MAX KINGSLEY-JONES / LONDON

KLM's UK subsidiary aims to improve its standing in the European low fare arena

Buzz, the London Stansted-based low fare arm of KLM, has unveiled an aggressive network expansion plan for 2002 as it seeks to assert itself in the French market by adding 13 new routes.

From the end of March, the airline will add nine new French destinations from Stansted - Brest, Caen, Dijon, Bergerac, Grenoble, Limoges, Rouen, Toulon-St Tropez and Tours, boosting its French network to 15 destinations.

The airline will serve more points in France from the UK than any other carrier, and expects its passenger traffic to rise by 56% next year as a result of the expansion. Services from London to Helsinki and Milan are being dropped to provide capacity for the French expansion.

"As the last player to enter the [European] low fare market, having at least one country where we are the strongest helps us move up the pecking order," says commercial director Tony Camacho.

Buzz has also added four French domestic services from points it already serves from London: Bordeaux to Grenoble and Toulon, Brest-Marseilles and Toulouse-Grenoble. Camacho says that the airline has chosen to fly east-west routes where there are poor connections. "We've taken care not to go head-to-head with the TGV high speed train," he says.

Spun off from KLMuk in1999, Buzz operates eight BAe 146-300s and two Boeing 737-300s. According to Camacho, the airline increased its capacity by 16% in 2001 and will expand by a further 20% next year, purely through better aircraft utilisation and increased flying.

"It's taken time to get from being a medium-cost operator to a fully low-cost carrier," he says.

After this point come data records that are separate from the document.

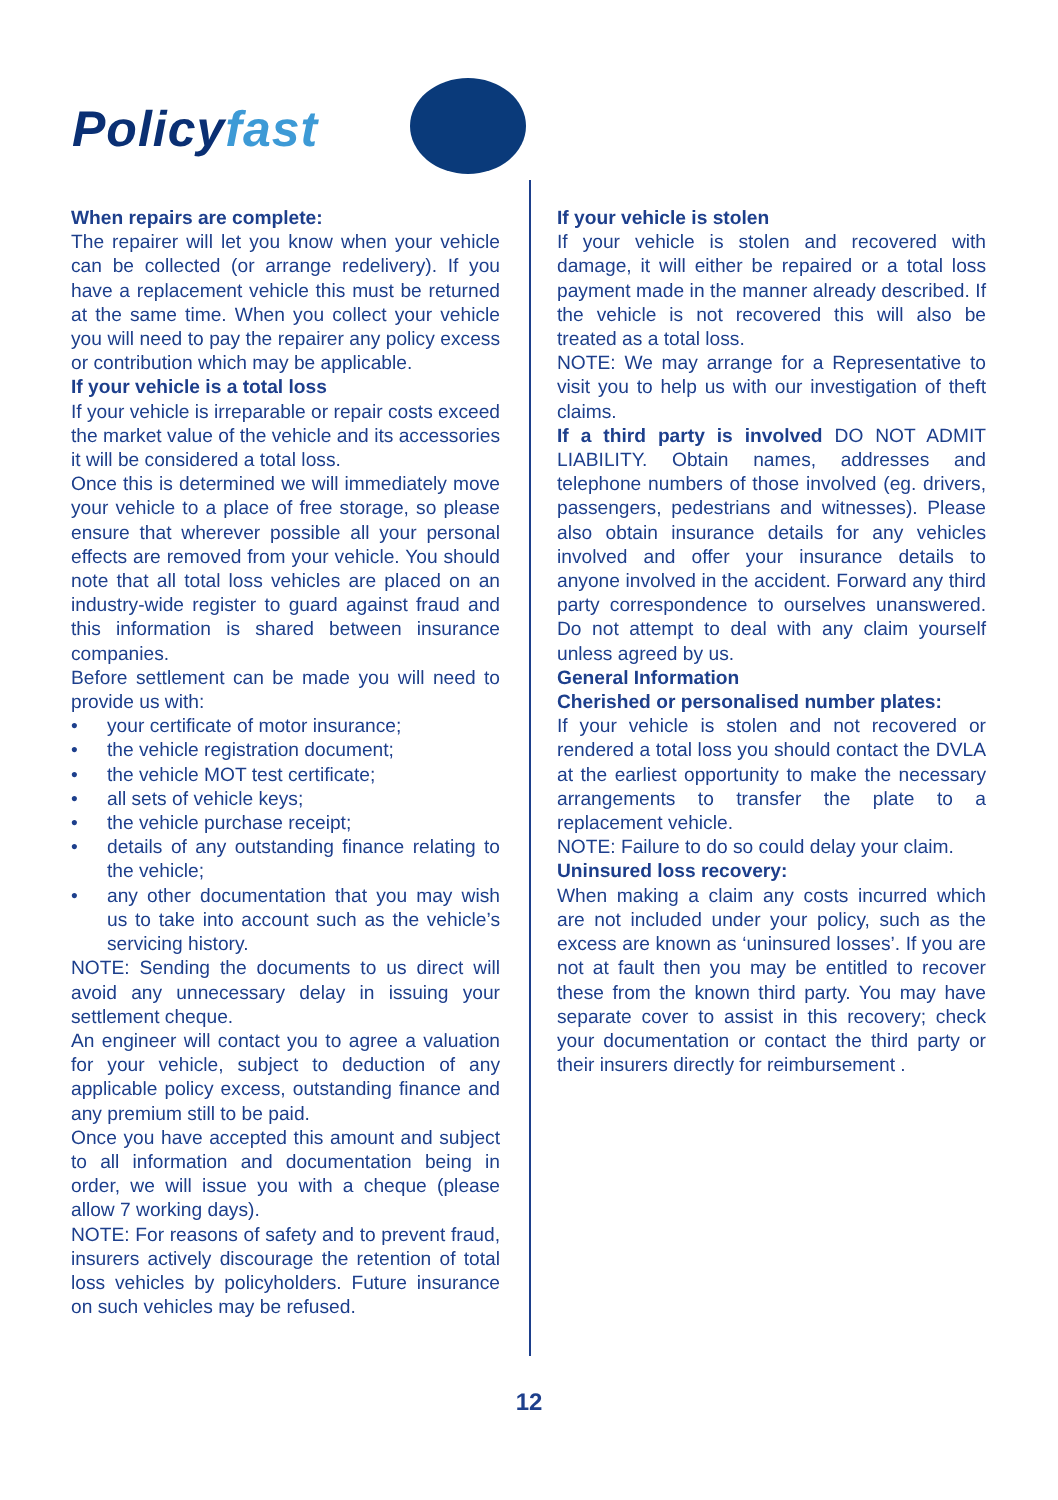Policyfast
When repairs are complete:
The repairer will let you know when your vehicle can be collected (or arrange redelivery). If you have a replacement vehicle this must be returned at the same time. When you collect your vehicle you will need to pay the repairer any policy excess or contribution which may be applicable.
If your vehicle is a total loss
If your vehicle is irreparable or repair costs exceed the market value of the vehicle and its accessories it will be considered a total loss.
Once this is determined we will immediately move your vehicle to a place of free storage, so please ensure that wherever possible all your personal effects are removed from your vehicle. You should note that all total loss vehicles are placed on an industry-wide register to guard against fraud and this information is shared between insurance companies.
Before settlement can be made you will need to provide us with:
• your certificate of motor insurance;
• the vehicle registration document;
• the vehicle MOT test certificate;
• all sets of vehicle keys;
• the vehicle purchase receipt;
• details of any outstanding finance relating to the vehicle;
• any other documentation that you may wish us to take into account such as the vehicle’s servicing history.
NOTE: Sending the documents to us direct will avoid any unnecessary delay in issuing your settlement cheque.
An engineer will contact you to agree a valuation for your vehicle, subject to deduction of any applicable policy excess, outstanding finance and any premium still to be paid.
Once you have accepted this amount and subject to all information and documentation being in order, we will issue you with a cheque (please allow 7 working days).
NOTE: For reasons of safety and to prevent fraud, insurers actively discourage the retention of total loss vehicles by policyholders. Future insurance on such vehicles may be refused.
If your vehicle is stolen
If your vehicle is stolen and recovered with damage, it will either be repaired or a total loss payment made in the manner already described. If the vehicle is not recovered this will also be treated as a total loss.
NOTE: We may arrange for a Representative to visit you to help us with our investigation of theft claims.
If a third party is involved DO NOT ADMIT LIABILITY. Obtain names, addresses and telephone numbers of those involved (eg. drivers, passengers, pedestrians and witnesses). Please also obtain insurance details for any vehicles involved and offer your insurance details to anyone involved in the accident. Forward any third party correspondence to ourselves unanswered. Do not attempt to deal with any claim yourself unless agreed by us.
General Information
Cherished or personalised number plates:
If your vehicle is stolen and not recovered or rendered a total loss you should contact the DVLA at the earliest opportunity to make the necessary arrangements to transfer the plate to a replacement vehicle.
NOTE: Failure to do so could delay your claim.
Uninsured loss recovery:
When making a claim any costs incurred which are not included under your policy, such as the excess are known as ‘uninsured losses’. If you are not at fault then you may be entitled to recover these from the known third party. You may have separate cover to assist in this recovery; check your documentation or contact the third party or their insurers directly for reimbursement .
12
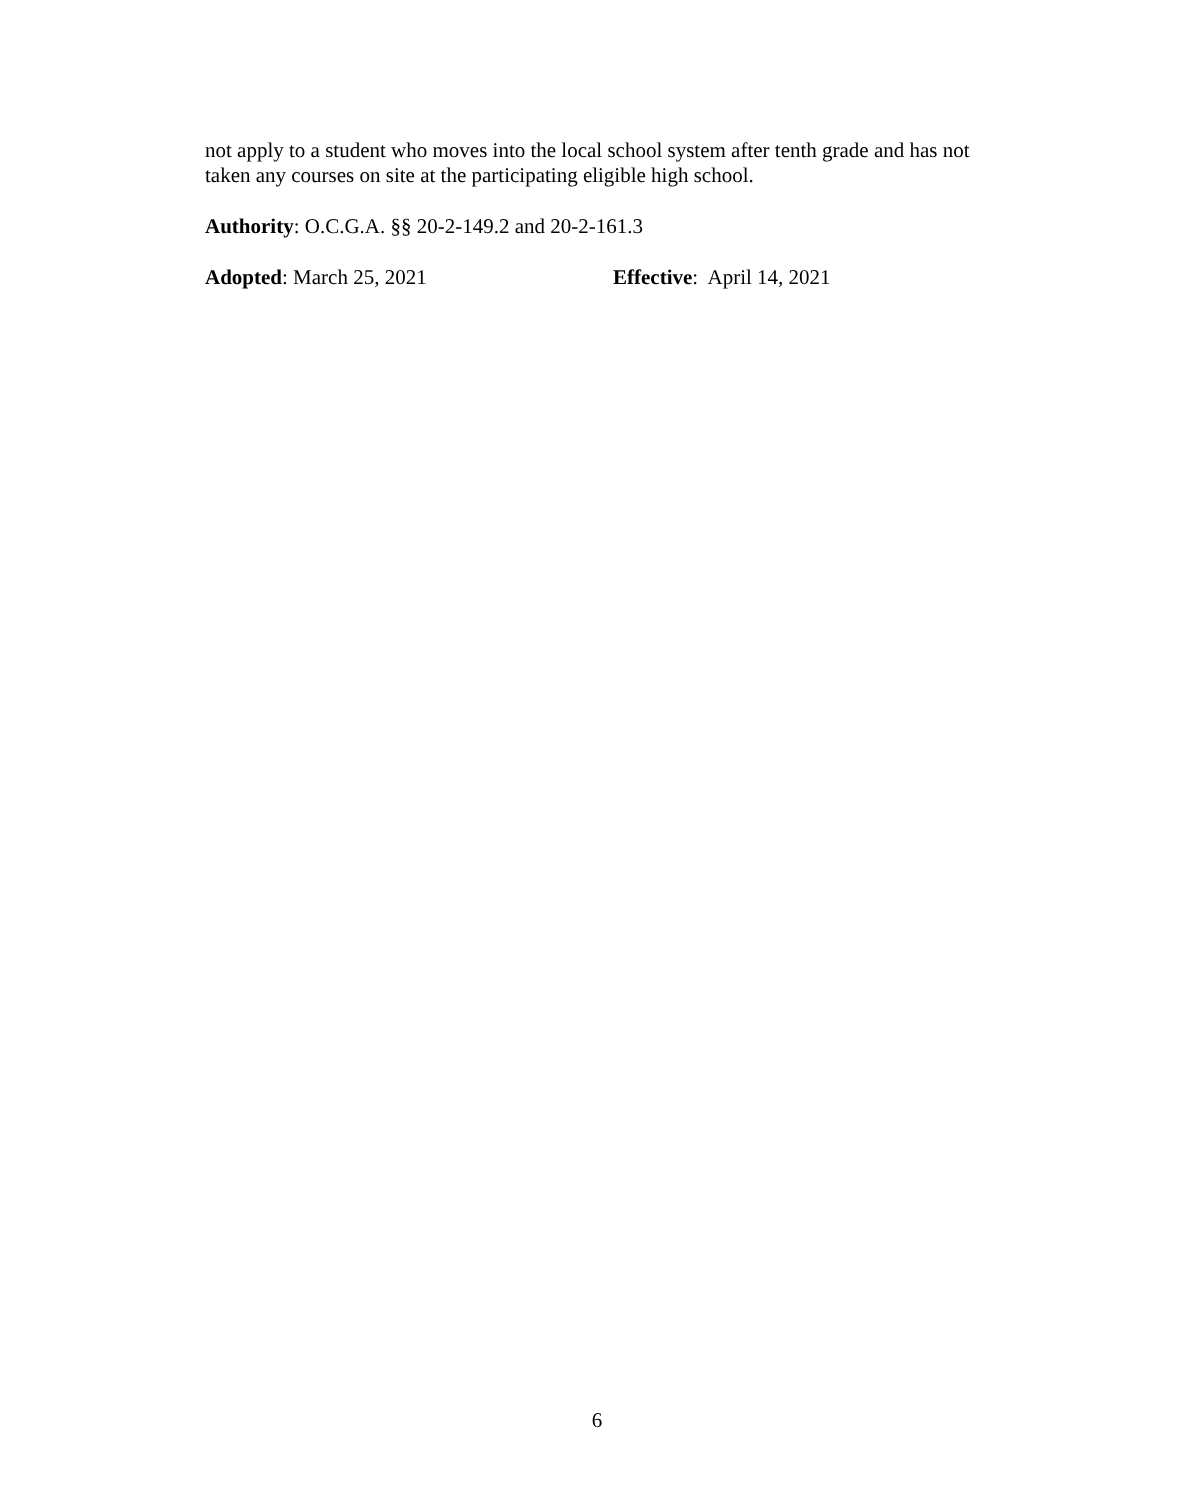not apply to a student who moves into the local school system after tenth grade and has not taken any courses on site at the participating eligible high school.
Authority: O.C.G.A. §§ 20-2-149.2 and 20-2-161.3
Adopted: March 25, 2021 Effective: April 14, 2021
6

Next year, Buzz expects to finalise a long-term fleet plan, as some of its BAe 146 leases are due to expire in early 2003. "Clearly if we were operating an all-737 fleet today we would have a better return," says Comacho, suggesting the airline is likely to standardise on the Boeing twinjet.

Parent company KLM, which also has the "no frills" Basiq Air brand in the Netherlands, has been evaluating its long term future in the low cost market sector.

Although it says that following the terrorist attacks in the USA, it is "profiting from having low cost divisions, as the traditional airline market has fallen back", KLM will not decide on its long-term strategy in the sector until the airline business "settles down".